Sarria to Portomarin. I didnt sleep very well last night as i kept on waking up with a very peculiar pain in my right ankle, the bed i slept in had a plastic cover on it was hilarius every time i moved around on it it squeeked two of the other pilgrims i was sharing the room with snoored like elephants. I left the albergie at about 8amand didnt get very far before being lured into the most lovely italian restaurant/cafe for a lush breakfast of coffee, croisants with jam yogurts, fresh fruits and juice, mmmm delicious.I then attempt to walk out os Sarria in the pouring rain with a horrible pain in mt left ankle. I didnt seem to get to far before the painim getting seriously takes more energy than i can muster to be able to walk on it so decide to call a taxi to take me the rest of todays planned walk of about 20ks to Potomarin. Here i decide to treat myself as its still early like 10 to treat myself to a nice hotel for the night, i cant remember its name but its the only on in Poromarin,the room is immaculate theirs freshly laundered sheets on the bed clean towels in the bathroom, even a piddly little bath. I lay on the bed and fall almost instantly to a well earnt sleep.
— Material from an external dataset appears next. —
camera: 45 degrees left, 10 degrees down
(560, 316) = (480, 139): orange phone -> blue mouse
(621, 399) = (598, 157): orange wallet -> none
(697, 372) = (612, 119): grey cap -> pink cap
I come around from my lovely sleep at around 7pm and go out to find some food in the town before i crawl back into bed.

Friday 6 April 2012

6th April 2012

6th April 2012 Triacastela to Sarria 25,800 steps on my stepometer a beautiful walk in nature today I leave the albergie at 7:30 just as it was getting light and the way is peaceful and not too hard going the temperature isn't too cold and slight drizzle rain, the path leads through lush forests of oaks, silver birch and hazel I hear cuckoo's singing and the odd woodpecker sounds, many small streams and rivers, and after a couple of hours solitary walking amounst the sounds of nature the path starts ambling downwards towards Sarria in the distance, I reach the city at about 1pm and decide as it's good Friday to finish here for the day.I find a great albergie called Don Alvardo which is one of the last up the main street on Rua Maior,they have a nice light reading room in the bath plenty of bathrooms one even had a bath and bidet in, their was also an amazing room towards the rear of a nice garden that had a huge Gothic almost like a castle fireplace of which in the evening this had a gorgeous roaring fire in, and as it was good friday many a bottle of herb liquers were tippled after a huge pilgrim meal. a trully Buen Camino.